Address lookups, weather lookup, company lookup, telephone lookup, autocomplete lookups, ...

Why wouldn't there be a stateless API?

corty · on Jan 23, 2021

Depends on your definition of "stateless".

A database is commonly considered state, so database queries are never stateless in some definitions. Answers to stateless queries can be cached indefinitely. Your examples can't.

Your definition probably just says that one query shouldn't influence the next one in a session/context/user. The other definition says that any query with the same parameters should yield the same result.

xg15 · on Jan 23, 2021

By this logic, there is no such thing as a stateless API because even a trivial "add those numbers" API would rely on the "state" of the server binary or code - which could also change at any time.

I think a more useful definition is your second paragraph - i.e. does the server have to keep state specifically for the client that did the last request? This is the case for sessions and for many non-HTTP protocols that need to track state per connection (e.g. TCP tracks connection flags, statistics and sequence numbers, TLS tracks your keys, FTP tracks your current directory, SMTP tracks which data fields were sent, etc etc).

It does not apply for simple database searches or even CRUD endpoints because while there is global state (there always is), the server does not care which client in particular made the requests.

APIs that have no per-client state can generally be implemented by a shim that internally calls a newer API pretty easily. It's not that easy with APIs that do have per-client state.

MaxBarraclough · on Jan 23, 2021

I think they meant that the shim can be stateless, as it just defers requests to the new API.
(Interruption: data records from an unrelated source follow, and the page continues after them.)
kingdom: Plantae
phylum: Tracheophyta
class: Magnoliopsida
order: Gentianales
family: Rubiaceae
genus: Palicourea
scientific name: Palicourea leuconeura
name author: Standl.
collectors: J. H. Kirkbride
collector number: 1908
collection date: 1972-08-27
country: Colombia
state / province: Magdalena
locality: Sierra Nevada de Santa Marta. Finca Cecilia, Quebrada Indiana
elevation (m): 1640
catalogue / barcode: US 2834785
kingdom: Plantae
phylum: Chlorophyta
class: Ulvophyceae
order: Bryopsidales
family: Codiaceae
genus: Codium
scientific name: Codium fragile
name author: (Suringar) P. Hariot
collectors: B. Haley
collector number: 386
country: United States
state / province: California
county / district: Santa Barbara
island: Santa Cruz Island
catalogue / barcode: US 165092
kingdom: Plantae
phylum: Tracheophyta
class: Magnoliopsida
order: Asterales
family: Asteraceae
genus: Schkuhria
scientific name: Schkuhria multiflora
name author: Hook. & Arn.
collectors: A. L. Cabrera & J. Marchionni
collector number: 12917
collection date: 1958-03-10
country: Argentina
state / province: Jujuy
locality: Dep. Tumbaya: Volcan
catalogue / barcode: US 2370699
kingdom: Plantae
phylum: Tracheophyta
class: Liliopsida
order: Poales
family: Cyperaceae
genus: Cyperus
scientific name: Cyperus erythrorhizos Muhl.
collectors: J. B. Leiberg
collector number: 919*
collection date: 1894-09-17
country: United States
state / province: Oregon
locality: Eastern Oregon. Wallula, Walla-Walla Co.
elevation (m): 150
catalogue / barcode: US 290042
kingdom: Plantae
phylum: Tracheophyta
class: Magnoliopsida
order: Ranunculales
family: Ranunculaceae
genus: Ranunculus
londons_explore · on Jan 23, 2021

Exactly.

xg15 · on Jan 23, 2021

In addition to the DB lookup point, even if the task is only doing calculations that a user could in theory also do locally, there are valid reasons why you'd want to put it behind a network boundary: The calculations may be so complex they require specialized or powerful hardware (e.g. graphics or neural network computations), they may rely on data that you don't want to show to your users - or you may want to keep the details of the calculation itself secret for IP reasons.

vasergen · on Jan 23, 2021

Think here about stateless in this way. Imagine you scaled your API to 2 instances. Stateless here means you don't care which server you hit.

bspammer · on Jan 23, 2021

A trained model is just a bunch of stateless math but they are often deployed behind an API

BerislavLopac · on Jan 23, 2021

One surprisingly underutilised technique is the specification-driven API design and development. You start with the API spec -- using e.g. OpenAPI, or basically any other specification standard -- and have all implementations, both server and client side, built based on that.

anticensor · on Jan 23, 2021

The original article should have been titled "Software Transition Engineering" instead.

toolslive · on Jan 23, 2021

This one is about HTTP APIs. Shouldn't the title reflect this?

jaachan · on Jan 23, 2021

Some of these suggestions (like the sleep(16)) also apply to non-HTTP APIs.

In fact, I find the headers part of the suggestion the least useful. No client will check these headers.

toolslive · on Jan 23, 2021

Well, the context matters a lot:

  - Is it a distributed system ?
  - Are the clients yours ?
  - Is it one server, or our there thousands of components with the same API ?

These things influence what's possible and what's a good/bad strategy.